# Bridges on an incline, your opinions



## pat_smith1969 (Aug 21, 2016)

So I have a 5% grade and I need to put a bridge smack dab in the middle of it. I have looked at different types of bridges and like something like a truss bridge. Either that or something like an arch bridge

But since it will be at a fairly good grade, I think the supports might look off. The supports that are supposed to be verticle will be at an angle and that might look funny.,

Do I need to go to some type of flat deck bridge for my incline?


----------



## Magic (Jan 28, 2014)

On a 5% grade I would go with a trestle rather than a bridge.
That way the bents would be vertical but at different heights for the grade.

Maybe some of the Grand Central Gems wooden bents and a deck.
Of course you would have to custom build it but from the looks of your 
layout that should be no problem for you.


Magic


----------



## Lehigh74 (Sep 25, 2015)

For a 5% grade, I think a truss, girder or arch would look fine. Here are a few shots of each on a roughly 3% grade.
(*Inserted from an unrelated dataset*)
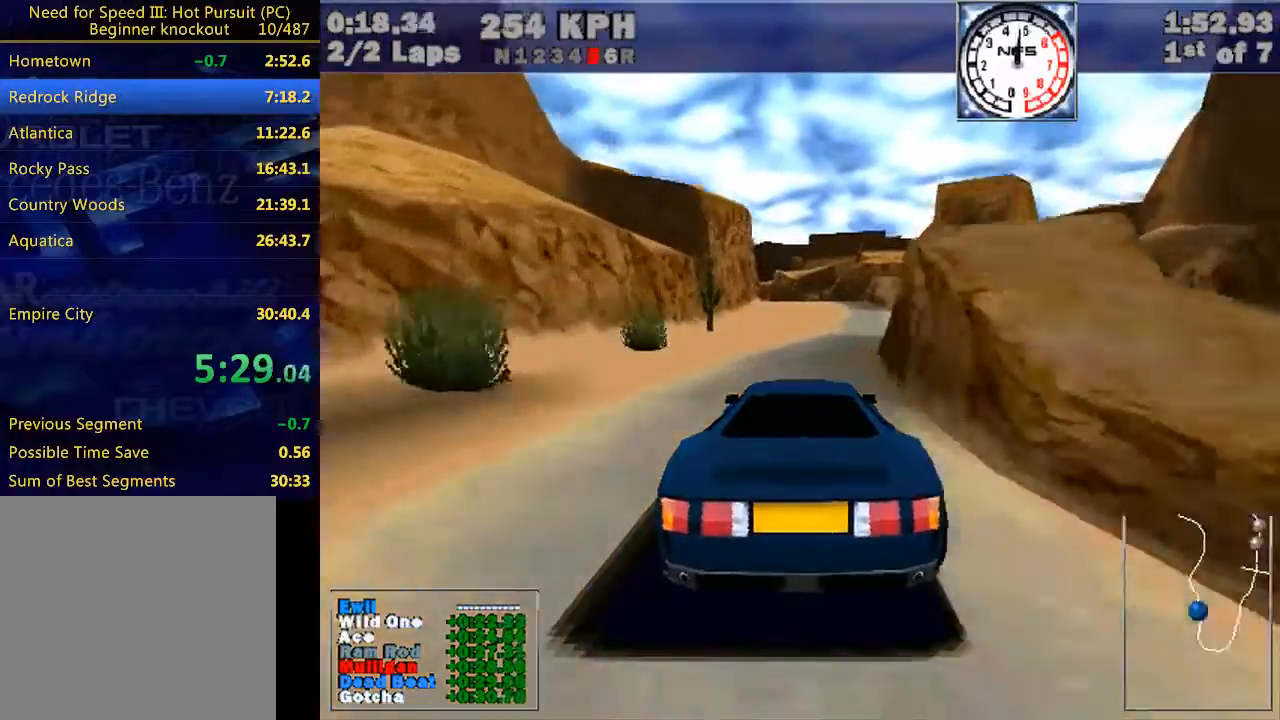
{"keys": ["w"], "events": []}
I replaced the two Lionel truss bridges, not because I didn’t like their look, but because they blocked the view of the track behind them.


----------



## Chip (Feb 11, 2016)

How do you "reach" this 5% grade? A "slam" from "zero" to 5% all in one go or is it a more gradual increase to 5%? I'm looking at trying to add a 4% grade to my layout and people are warning me it "cannot be done"!


----------



## CTValleyRR (Jul 26, 2014)

"If you can dream a thing, then you can do it" -- Walt Disney

It's not that it can't be done, but that there are a bunch of operational difficulties that go with it. We normally advise newbies to steer clear of extreme grades because they go into it blindly and get frustrated by the complications. If you do it deliberately, with full knowledge of the issues and have a plan for mitigating them, then go right ahead and do it.
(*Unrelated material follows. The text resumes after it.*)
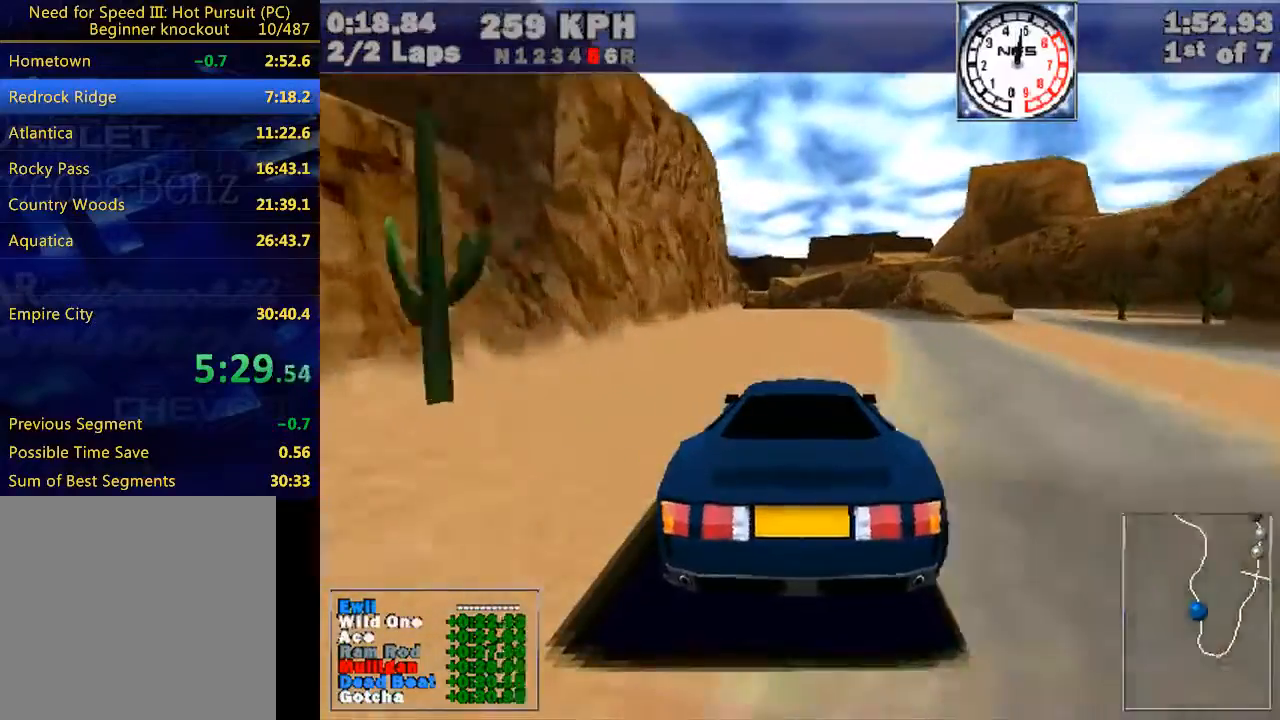
{"keys": ["w"], "events": []}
The "slam" approach is what causes the problems. People usually adopt extreme grades because of space limits, and the gradual, or "eased" approach requires more space. The grade itself may cause problems with what locos can pull up it, but the transition can cause coupler pins to dig in at the bottom and derailments at the top, and both ends can cause unwanted uncoupling. Gradually moving into a grade will mitigate the problems.

Two approaches are generally used. One is to build short segments (slightly longer than the longest piece of equipment that will use them) of gradually increasing/decreasing grade, usually in 1% increments. Using WS incline starters is an easy way to do this.

The second method involves using a long piece of flex track and allowing it to sag into a natural curve between the level track and the grade. This is a more elegant solution, but somewhat trickier to implement.

As far as the bridge question goes, the bridge itself can be on a slope, but trestles or piers should be vertical.

And always remember: your layout, your rules.


----------



## Chip (Feb 11, 2016)

Thank you most kindly, I have no intention of "highjacking" the thread but it seemed a good opening for the question in question. I have 2-3 and 4% riser starters and will be "easing" into and out of my most severe grades. I've got plenty of room and for some reason the 1% starter ramps were unobtainable but a 2% grade change should not cause me too much trouble, I'm a "pin cutter" so no drag there, just coupling I will have to watch closely.


----------



## pat_smith1969 (Aug 21, 2016)

Hey Chip
I totally don't mind you thread hijacking any thread I create... it is all good.

At the top of my helix (going up) I have a level portion, then I do actually kind of slam into my 5% grade.. but I did an easement at that transition. I took a belt sander to the plywood to even it out a bit... then I took a Orbital sander to the corkroadbed to even it out more... then the flex track went on top of it. I made sure the flex track didn't look like it had air under it. After the easements I have not had any problems at that spot in the track.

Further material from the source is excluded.